Though in the above description the packaging members are gas injection nozzles, liquid filling nozzles can be employed instead; and also the rotary table and the synchronized table can be provided so as to rotate continuously in addition to rotating intermittently in one direction.

Claims

1. A rotary-type bag filling and packaging machine wherein

said filling and packaging machine comprises:

a rotary table rotating in one direction on a horizontal plane, and

a plurality of gripper pairs provided on a periphery of said rotary table at regular intervals, said gripper pairs for clamping two side edge portions of a supplied bag and holding the bag in a suspended position;

said gripper pairs travel in a rotational manner in one direction, and packaging operations including opening a mouth of the bag, filling the bag with material to be packaged, and sealing the mouth of the bag are performed in a sequential manner; and

a packaging apparatus performing a specific packaging operation among said packaging operations includes a plurality of packaging members which are provided in conjunction with each pair of grippers, travel in a rotational manner in synchronism with said gripper pairs, and are raised and lowered at a predetermined timing; and wherein

said rotary-type bag filling and packaging machine further comprises:

a synchronized table provided above said rotary table in co-axial therewith and provided thereon with a plurality of said packaging members disposed at regular intervals;

a first servo motor for rotating said synchronized table;

a second servo motor provided on said synchronized table in conjunction with each of said packaging members for raising or lowering said packaging member; and

a controller for controlling a drive source of said rotary table and driving of said first and second servo motors so as to rotate the synchronized table in synchronism with said rotary table and raise or lower said packaging members at a predetermined timing.
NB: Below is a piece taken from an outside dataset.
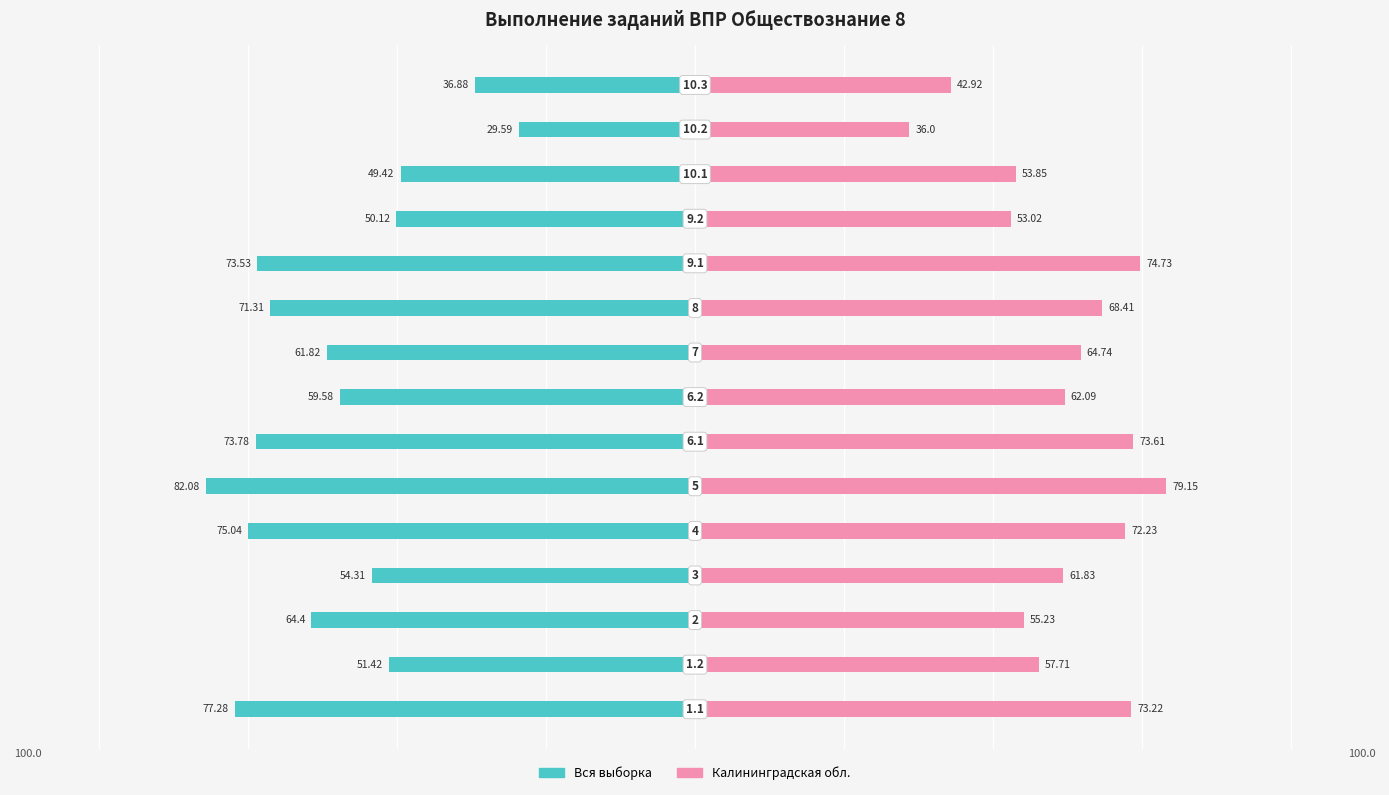

Is the value of Калининградская обл. at −100 greater than the value of Вся выборка at 0?

Yes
2. The rotary-type bag filling and packaging machine according to claim 1, wherein

a sensor is provided for detecting a relative positional relationship in a direction of rotation between a fixed location of said rotary table and a fixed location of said synchronized table, and

said controller adjusts the relative positional relationship between two fixed locations of said tables in a direction of rotation thereof based on a detection signal obtained from the sensor.

3. The rotary-type bag filling and packaging machine according to claim 1, wherein

a sensor is provided for detecting a relative positional relationship in a direction of rotation between a fixed location of said rotary table and a fixed location of said synchronized table;

data on a type of packaged product and a corresponding relative positional relationship between said two fixed locations of said tables in a direction of rotation is inputted in said controller in advance; and

said controller adjusts the relative positional relationship between said two fixed locations in the direction of rotation based on a detection signal obtained from the sensor and said data in accordance with a type of packaged product.

4. The rotary-type bag filling and packaging machine according to any of claims 1-3, wherein said packaging members are gas injection nozzles or liquid filling nozzles.

5. The rotary-type bag filling and packaging machine according to any of claims 1-3, wherein said rotary table rotates intermittently, and said gripper pairs travel intermittently at said regular intervals.

6. The rotary-type bag filling and packaging machine according to claim 4, wherein said rotary table rotates intermittently, and said gripper pairs travel intermittently at said regular intervals.